Violette
Written and Directed by Martin Provost
In French with English subtitles
Premiered September 6, 2013 at the Toronto Film Festival
Drama (foreign/history)
130 min.
Review by Stephen O. Murray
July 3, 2014.
Jacob Stockinger contends that Violette Leduc (1907–1972) was “arguably a stronger stylist and more candid erotic explorer than Marguerite Duras; a more astute psychological observer than Nathalie Sarraute; and a more dramatic chronicler of the woman’s condition than Simone de Beauvoir.”
Martin Provost’s biopic on Leduc, Violette, is long, strikingly shot (by Yves Cape’s), and contains outstanding performances by Emmanuelle Devos as the emotionally needy author.

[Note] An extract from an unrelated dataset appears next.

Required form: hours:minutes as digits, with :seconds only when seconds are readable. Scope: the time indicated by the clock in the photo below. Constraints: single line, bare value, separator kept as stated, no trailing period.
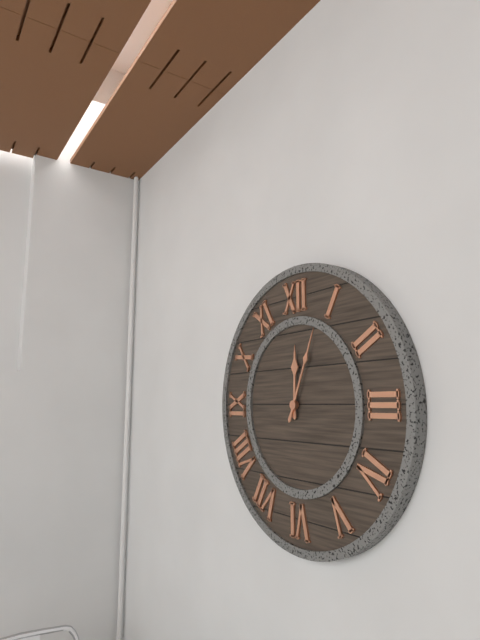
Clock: 12:04
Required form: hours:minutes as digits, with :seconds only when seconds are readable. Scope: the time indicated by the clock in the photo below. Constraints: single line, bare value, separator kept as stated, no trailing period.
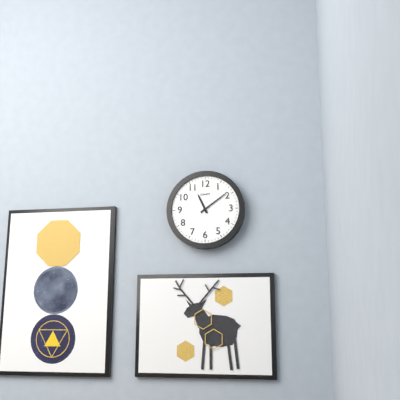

Catherine Hiegel plays her mother, Berthe, and an imperious Sandrine Kiberlain [Alias Betty] as a very severe and rigorously self-controlled Simone de Beauvoir, who did much to encourage and support the writer while resolutely resisted her as a sexual partner (both writers were bisexual), a resistance that seems easily understandable given how demanding and whiney Leduc was.
Devos is more physically attractive than Leduc was (Leduc said she had “an ugly mug”), but Beauvoir was not concerned with physical appearances, being in a very long-term relation with the remarkably ugly Jean-Paul Sartre.
In the movie, de Beauvoir tells Leduc, “Screaming and sobbing won’t get you anywhere.” Writing her self-lacerating story, as Beauvoir recommended, did. Leduc wrote frankly about her experience having an abortion and of her sexual desires, including those for Beauvoir, who calmly parried them.
La Bâtarde (The Bastard, 1964) won the Prix Goncourt, the most prestigious literary award in France, and became a best-seller. Its success made it possible to publish the lesbian romance Thérèse and Isabelle, Leduc’s boarding-school romance that she had been forced to cut from Ravages in 1955. The 1966 novel was adapted to the screen in 1968.
Neither Sartre, who praised Leduc’s work, nor Albert Camus, who published her first book, appears in the movie, though Jean Genet [Jacques Bonnaffé] does. Genet was Sartre’s pet outrageous writer, as Leduc was Beauvoir’s. At least in the movie Genet gives Leduc advice on financial matters. She had earlier lived with the gay writer Maurice Sachs [Olivier Py] who got her started not only in writing but writing as a substitute for sexual intercourse with a mentor who sexually rejected her.
Violette is a rare movie about a writer that shows the writer writing, as well as showing some of what she wrote. Though I didn’t see the need for chapter markers with the first names of other characters, I did not think the movie dragged.
I felt sorry for Leduc’s loneliness and sexual frustrations (her mother broke up her adolescent romance with Isabelle) and admired Beauvoir’s patience with Leduc’s stalking and her unwavering commitment to get Leduc to write and to get the work published against the squeamishness about female sexuality of publishers.
Martin Provost’s 2008 film Séraphine, about painter Séraphine Louis, won the prestigious César award for best film.